A spokesman for Scottish Natural Heritage, one of the main agencies behind the crackdown, said: "People collecting for financial gain have already damaged sites in Caithness, Orkney, Skye, Lanarkshire and Ayrshire through large-scale removal of fossils, using rock saws and other industrial-scale machinery.

"The fossil-bearing rocks at the Birk Knowes Site of Special Scientific Interest in Lanarkshire have almost been totally 'worked out' as a result of a German fossil collector, who had no permit to excavate the very rare and valuable fossils."

Even when the surrounding areas are not destroyed, illegal fossil hunters rarely record the exact location or the "death position" of their finds, information which is priceless to palaeontologists, because they fear competition from other collectors.

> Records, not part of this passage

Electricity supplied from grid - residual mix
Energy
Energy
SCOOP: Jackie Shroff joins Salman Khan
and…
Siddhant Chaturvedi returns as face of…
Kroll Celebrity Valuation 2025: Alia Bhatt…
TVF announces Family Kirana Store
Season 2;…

Part of the problem of illegal fossil collection is that many of the sites are in remote locations so any disturbance of the area is only detected after the collectors have gone.

In addition, many landowners are unaware of the scientific value of the fossils on their land or do not regard irresponsible collecting as a problem. As a result nobody reports the crime to the police. But the authorities are reluctant to see any blanket ban imposed on small-scale res- ponsible collecting which they recognise is a hobby enjoyed by many people, including children and amateurs, some of whom have made remarkable new discoveries.

Inspector John Grierson, the wildlife liaison officer with the Northern Constabulary, said: "We urgently need people to come forward and report any fossil gathering which they suspect may be carried out without permission."

His force covers nearly one-sixth of Britain's landmass and the area has many fossil-rich sites.

"We are losing some of our most prized geological resources to wildlife thieves, who have no regard for protecting this important part of our natural heritage," he said.

Illegal collections

Archaeological sites

Illegal metal detecting on important archaeological sites is rife. Since 1988 about 200 ancient monuments have been raided, some of them many times, with very few people caught. Most raids take place at night as gangs attempt to cash in on the growing demand for antique collectibles.

Flowers

One group of criminals is just as likely to know the Latin name for a rare snowdrop bulb as they are to understand the mechanism of trafficking illegal booze or tobacco. The growth in gardening as a hobby has resulted in a boom in thefts across the country to feed black market demand worth an estimated £2bn a year in wild flower colonies.

Rocks and stones

The craze for water features and rock gardens inspired by television shows has resulted in many beaches being stripped of pebbles and sand, particularly in the south of the country, causing havoc with sea defences. In some cases local councils have been forced to buy in replacement shingle to protect vulnerablecoastal areas from erosion.

Birds eggs

Although there is only a limited market in birds' eggs or any international smuggling ring there is still a hardcore of collectors willing to break the law. Despite facing a fine of up to £5,000 in Scotland, or even a prison sentence south of the border, collectors are willing to risk their liberty for a chance to own a rare egg which is often worth only a few pounds.